Krueger also said when she attempted to call the Rhode Island Department of Health and Human Services to receive verification of eligibility (a requirement of participating in National Grid’s low-income program), she was put on hold for two and a half hours. 

“That process is clearly not useful to the consumer and it definitely needs to be looked at,” she said. “It seems pretty insufficient.”  

Krueger also called for more “human access” to the utility in South County.     

Doug Gobeille, a local educator, said he has seen nothing but increases from the utility in recent years. 

“In the last few years, I have seen my rates rise,” he said. “I have worked very hard to insulate my house, I have a wood stove, I do just about everything in my power, as a farmer, to keep things going. And the less energy I use, the higher my bills go.” 

“During Halloween, we had a storm with no name take down my power for five days,” Gobeille continued. “I’m a scientist, I’m a physicist, my specialty and PhD is in high-energy physics. I know a lot about this. For a storm to have a name, the National Weather Service or the National Oceanic and Atmospheric Administration must give it a name. The Weather Channel is a private industry, it does not name storms. The storm we had [last weekend] was not Riley and the storm we had [Wednesday] was not Quinn - they do not meet, in any way, the criteria in order to name a storm, yet I had several phone calls from National Grid telling me the name of the storm. It overstates the impact. You see, for a storm to have name, it must have a certain amount of energy associated with it. Neither of these storms met or even came close to that threshold.” 

Gobeille was referring to a nameless, late-October storm which left thousands of Rhode Islanders without power for an extended period of time. National Grid faced criticism from both the public and the government officials for its response time in restoring power, with many noting power returned to Massachusetts customers at a much quicker and efficient rate. 

“I have spent the better part north of three percent of my last year, from Halloween, until this week, 10 days without power,” Gobeille said. “This is incredible to me. I lost money on my harvest at Halloween. We need power to get things done. I have animals that nearly died this last weekend because they’re not mammals and they don’t produce their own heat. It is half a month’s bill from national grid for me to run a generator for one day to keep things alive that help me to eat everyday. Again, no matter what I do, my bills go up.” 

Gobeille said storms such as these would only get more prevalent and more energetic as climate change took place, adding National Grid’s use of fossil fuels would only add to this increase in intensity.    

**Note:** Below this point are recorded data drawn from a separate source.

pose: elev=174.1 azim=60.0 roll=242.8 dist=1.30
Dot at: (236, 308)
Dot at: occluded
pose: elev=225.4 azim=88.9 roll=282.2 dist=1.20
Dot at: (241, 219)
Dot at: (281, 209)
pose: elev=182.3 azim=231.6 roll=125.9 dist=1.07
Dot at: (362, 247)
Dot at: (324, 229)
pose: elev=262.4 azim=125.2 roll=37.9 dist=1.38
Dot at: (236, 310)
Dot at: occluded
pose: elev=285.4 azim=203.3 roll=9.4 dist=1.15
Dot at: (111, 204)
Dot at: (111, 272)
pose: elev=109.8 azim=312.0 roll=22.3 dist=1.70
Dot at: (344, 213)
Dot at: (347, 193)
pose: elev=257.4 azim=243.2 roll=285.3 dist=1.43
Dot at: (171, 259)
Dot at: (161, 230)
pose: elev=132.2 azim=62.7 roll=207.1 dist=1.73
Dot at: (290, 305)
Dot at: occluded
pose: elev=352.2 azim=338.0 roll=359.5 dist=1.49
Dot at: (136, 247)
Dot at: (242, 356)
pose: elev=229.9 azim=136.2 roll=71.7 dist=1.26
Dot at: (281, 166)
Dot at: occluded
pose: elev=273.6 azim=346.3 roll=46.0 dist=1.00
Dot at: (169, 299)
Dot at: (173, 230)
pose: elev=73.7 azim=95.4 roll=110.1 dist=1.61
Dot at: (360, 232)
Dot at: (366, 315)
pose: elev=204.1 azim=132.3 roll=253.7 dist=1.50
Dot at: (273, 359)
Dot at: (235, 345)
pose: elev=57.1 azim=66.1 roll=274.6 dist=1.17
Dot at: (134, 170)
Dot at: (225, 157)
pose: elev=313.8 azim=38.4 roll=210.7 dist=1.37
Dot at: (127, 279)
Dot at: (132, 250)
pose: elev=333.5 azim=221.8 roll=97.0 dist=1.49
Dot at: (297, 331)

“Off of our coast, is what is frequently regarded as the Saudi Arabia of wind,” he said. “Between Block Island, Nantucket and Martha’s Vineyard, we have more wind per square mile than any other place on the planet but we want to import natural gas. I hear we’re going to be improving the grid and the resiliency of the grid, I see the grid falls down, we pick it back up, grid falls down, we pick it back up. This is madness. How much money are we spending to maintain the oldest power grid on the planet?” 

Martin Lepkowski asked for more transparency in regard to the need for a rate increase and the salaries of National Grid executives. Edwin Rivera felt similarly. 

“National Grid is a greedy company, they don’t care about the people of Rhode Island,” Rivera said. “Because they want to make more money, put it in their pocket and give it to the stock people. You’re drowning us. More money for what? Explain to us why you want that money. These people are not from here. Do you live in Central Falls? Do you live in Providence?”

The PUC has already hosted public hearings in Pawtucket, Newport, Richmond, Providence. The next hearing is scheduled for March 15 at the PUC office in Warwick.